Alors que l’Union européenne s’est engagée sur la voie du 100 % électrique à l’horizon 2035, plusieurs acteurs majeurs du secteur automobile freinent brusquement. L’Allemagne, Stellantis, Renault et Nissan multiplient les signaux de prudence. Entre tensions politiques, incertitudes industrielles et stratégies divergentes, la transition vers la mobilité zéro émission se heurte à la réalité économique.
Berlin défie Bruxelles
Le chancelier allemand Friedrich Merz a ravivé le débat européen en déclarant que l’Allemagne ne soutiendrait pas l’interdiction des moteurs thermiques prévue pour 2035.

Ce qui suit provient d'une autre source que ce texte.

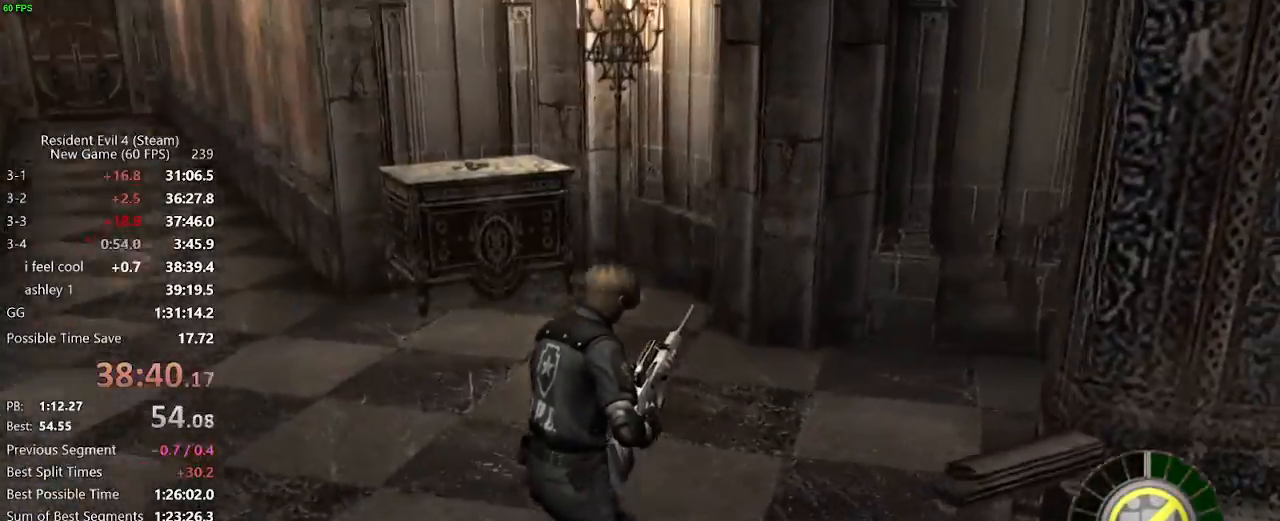
{"keys": ["d", "w"], "mouse": [], "events": []}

Selon lui, une telle décision risquerait de fragiliser durablement l’industrie automobile du pays, déjà secouée par des suppressions d’emplois et un ralentissement de la demande. Il plaide pour une « transition pragmatique » plutôt qu’une interdiction pure et simple.
Les grands constructeurs allemands comme BMW, Mercedes et Volkswagen partagent en partie cette inquiétude.
Tous constatent que la demande pour les véhicules électriques reste inférieure aux prévisions, freinée par le prix élevé des batteries et le manque d’infrastructures de recharge.
Merz propose de miser davantage sur les carburants de synthèse, ou e-fuels, capables de rendre les moteurs thermiques compatibles avec les objectifs climatiques.
Il défend aussi le maintien du diesel pour les poids lourds, jugeant son abandon prématuré.
Cette position, loin d’être isolée, commence à trouver un écho à Bruxelles, où plusieurs pays demandent une réévaluation du calendrier 2035.

Stellantis parie sur la diversité technologique
Le groupe Stellantis, né de la fusion entre PSA et Fiat-Chrysler, s’apprête lui aussi à détonner dans le paysage automobile.
Alors que la plupart des constructeurs misent exclusivement sur l’électrique, Stellantis a confirmé un investissement massif dans ses modèles à moteur V8.
L’objectif : maintenir une offre thermique sur certains marchés stratégiques, notamment en Amérique du Nord, où la réglementation pourrait évoluer vers davantage de flexibilité.
Cette décision n’efface pas les ambitions électriques du groupe, mais marque un tournant : Stellantis veut adapter son offre aux spécificités régionales plutôt que d’imposer un modèle unique.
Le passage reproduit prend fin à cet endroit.